You can start to get a sense of what you value, by asking yourself, “if I didn’t feel anxious, what type of person would I want to be? How would I spend my time? What would I do?”


Setting goals to gain confidence

A helpful goal is specific, measurable, attainable, relevant, and time-bound. This is opposed to non-specific, vague, emotionally-driven, or unattainable goals.

As an example, “I’d like to be more confident” is not a helpful goal, because it is not specific, measurable, attainable, or time-bound. It is vague and unmeasurable and unattainable.

Sure, you could measure your level of confidence about a specific task one day and then measure your level of confidence using the same questionnaire at another time in the future. However, you would not actually be able to measure the nuances of confidence, because it is feeling state that changes over time. Just because you feel x amount of confidence on Monday at 4pm and y amount of confidence on Thursday at 10am, doesn’t mean that you’ve become more confident throughout every aspect of your life. 

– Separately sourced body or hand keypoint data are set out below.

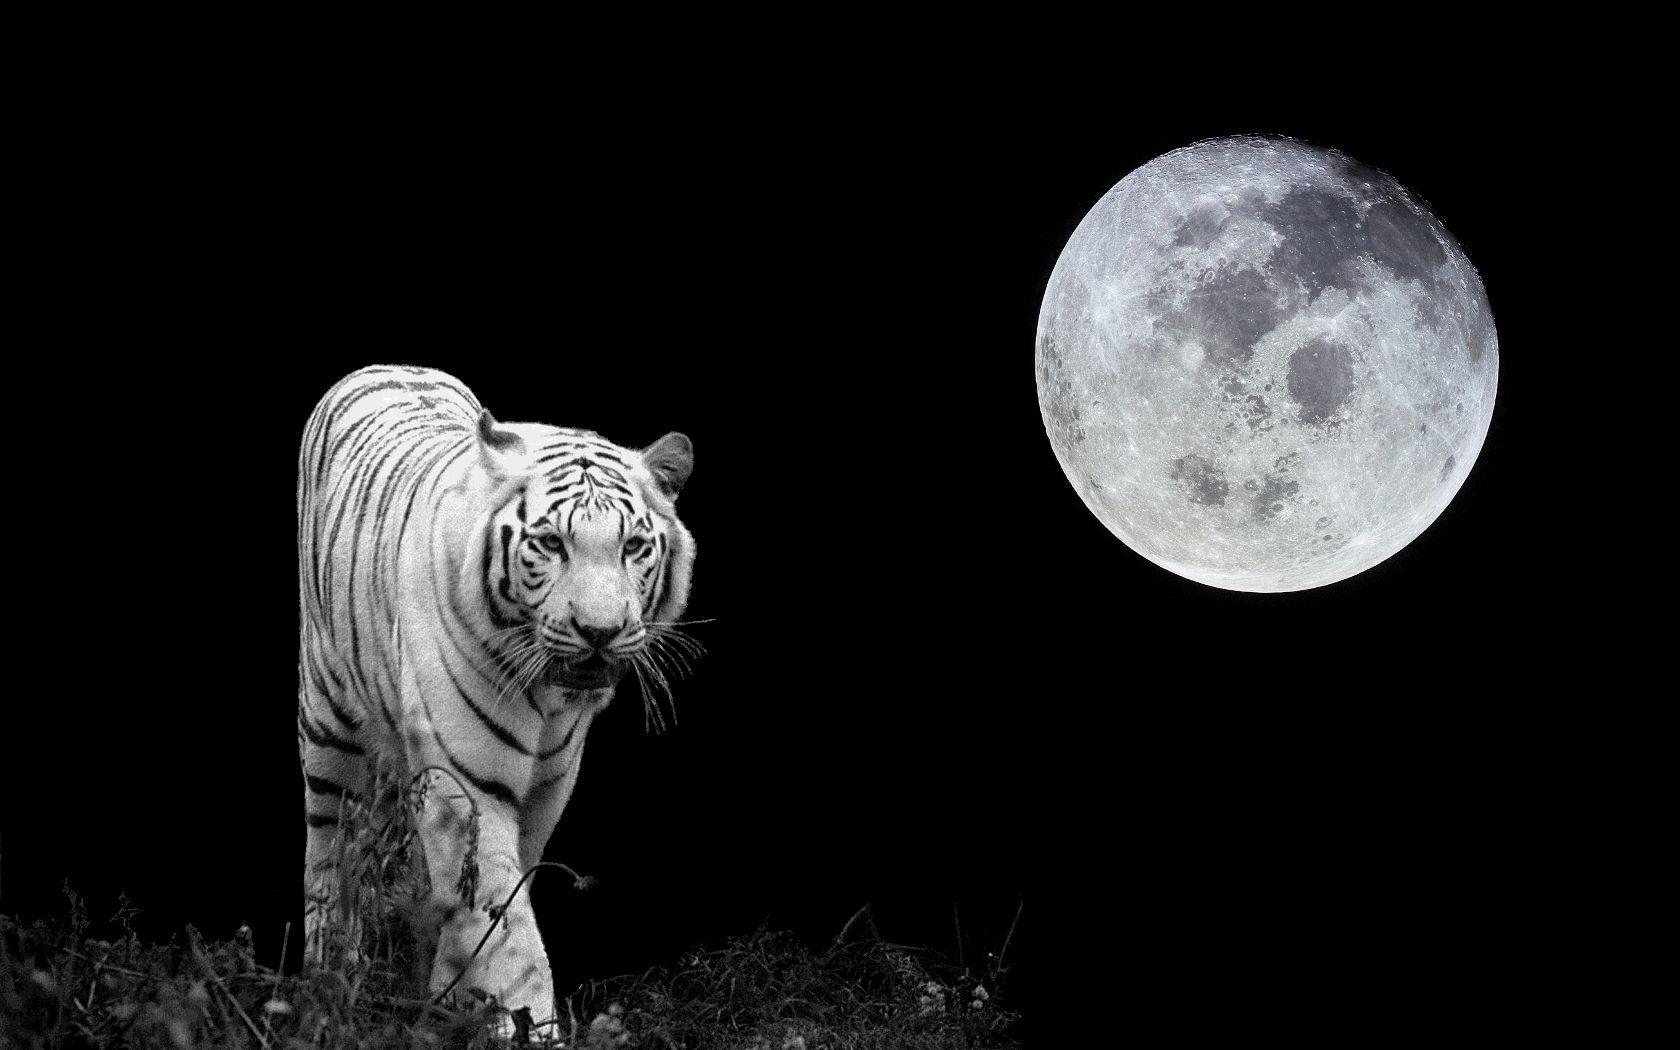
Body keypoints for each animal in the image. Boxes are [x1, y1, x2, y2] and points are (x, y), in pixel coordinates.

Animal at [296, 365, 696, 1027]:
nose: (600, 631)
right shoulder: (471, 781)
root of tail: (387, 365)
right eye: (552, 544)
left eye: (634, 547)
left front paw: (456, 993)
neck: (551, 699)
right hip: (328, 725)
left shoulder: (548, 784)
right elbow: (502, 919)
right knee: (331, 849)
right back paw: (328, 977)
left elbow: (495, 894)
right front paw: (522, 1018)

By unattainable, I don’t mean that you could never become more confident, but rather there is no objective binary cutoff where you could say either I am confident or I am not confident. 

Other questions I have about this goal include: what does it mean to be more confident? Do you want to be more confident in every area of life or just some areas? How would you know when you completed your goal? How does this goal direct your behaviors? 

So, you can see through this one example that while a goal like this one might feel good to write, it is a wolf in sheep’s clothing, in the sense that it does not direct your behavior toward something specific and measurable that you can attain in a relevant amount of time. 

Here are some common goals that have the same problems as the examples above:

“My goal is to be happy”

“My goal is have a good romantic relationship”

“My goal is have a good career” 

“My goal is for other people to like me”

“My goal is to be attractive”

Again, problems with these goals include the fact that they are non-specific, dependent on feelings, dependent on other people’s behavior, or unattainable in a measurable way. 

Let’s talk about helpful goals. 

The interesting thing about the word confidence is that it comes from a Latin word that can either mean “a feeling of faith or believing” or “an act of faith.” This definition is helpful, because the actions of confidence often come before the feelings of confidence.  

A person with the unhelpful goal, “My goal is to be more confident,” could make it into a helpful goal with just a few more descriptors. 

An example is, “My goal is to attend two events this week and initiate a conversation with one person I don’t know at each event.”

If the person lacks the feelings of confidence during spontaneous conversations with strangers, this is a helpful goal because it is specific, attainable, measurable, relevant, and time-bound. At the end of the week, she has either completed her goal or not. The goal is based on observable actions she took with her arms and legs, not her thoughts or emotions. Most importantly, if she keeps setting and pursuing these types of goals while relating with openness to the thoughts, feelings, and sensations that arise along the way, it’s likely that she will feel more confident more often. 

Note that this was a great example for an individual who specifically feels anxious and lacks the feelings of confidence during spontaneous conversation with a stranger. This is a very specific problem with a very specific solution. 

When you are reflecting on the challenges in your life and deciding how to set goals to overcome them, you want to get as specific as possible about what the issue is and break the solution down to the smallest next step.

For instance, perhaps the intimacy of romantic relationships is what you fear and it is preventing you from getting into a long-term relationship. When you’re thinking through how to overcome this fear, it’s important to recognize all the different fears that could be wrapped up into that one big one. We’ll get into this in greater detail in a future post.